→ WHAT IS BEING ASKED
What you return must match the listing below line for line, minus its pictures.

→ MATERIAL PROVIDED
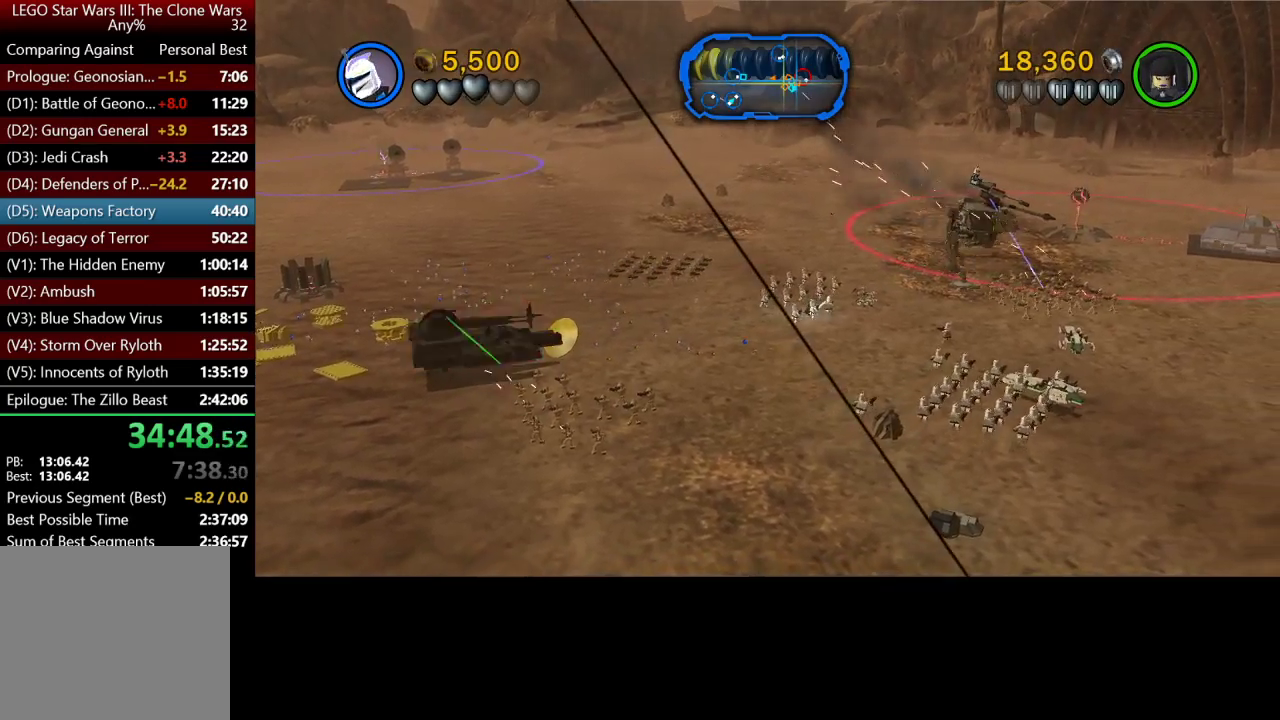
{"buttons": [], "left_stick": "down-right", "right_stick": "center", "button_events": []}
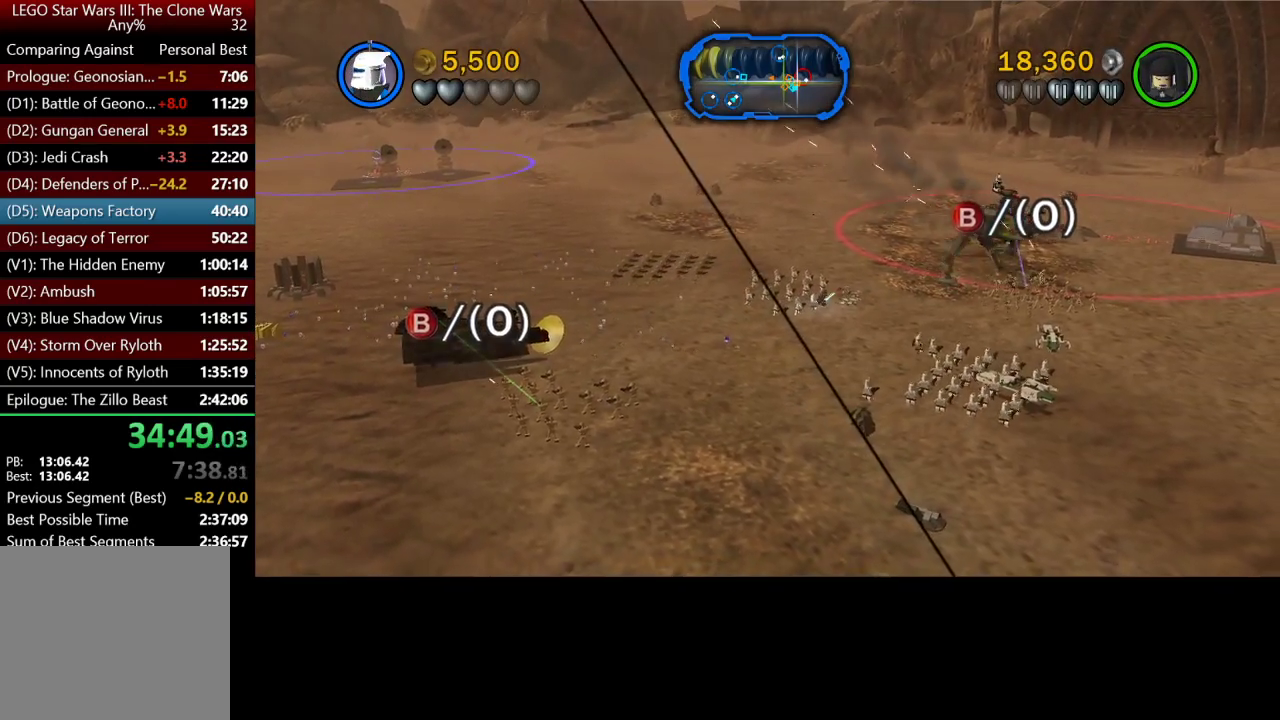
{"buttons": [], "left_stick": "right", "right_stick": "center", "button_events": []}
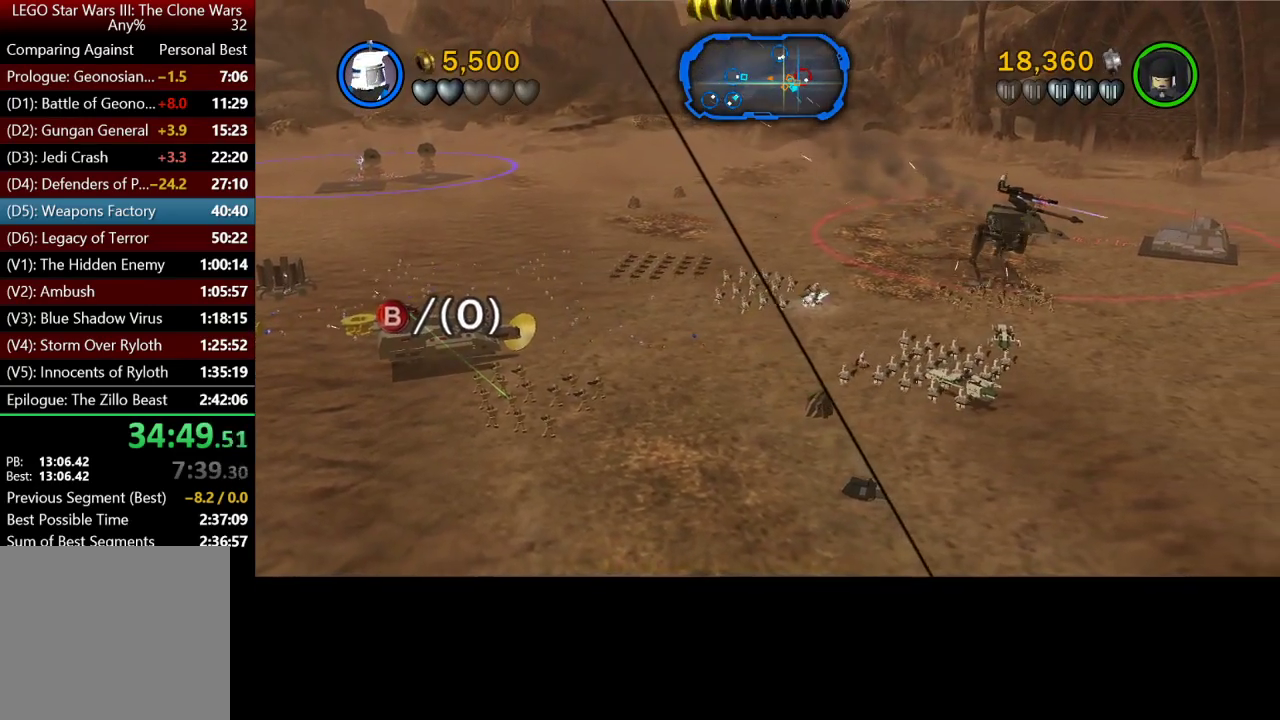
{"buttons": [], "left_stick": "up-right", "right_stick": "center", "button_events": []}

→ ANSWER
{"buttons": [], "left_stick": "down-right", "right_stick": "center", "button_events": []}
{"buttons": [], "left_stick": "right", "right_stick": "center", "button_events": []}
{"buttons": [], "left_stick": "up-right", "right_stick": "center", "button_events": []}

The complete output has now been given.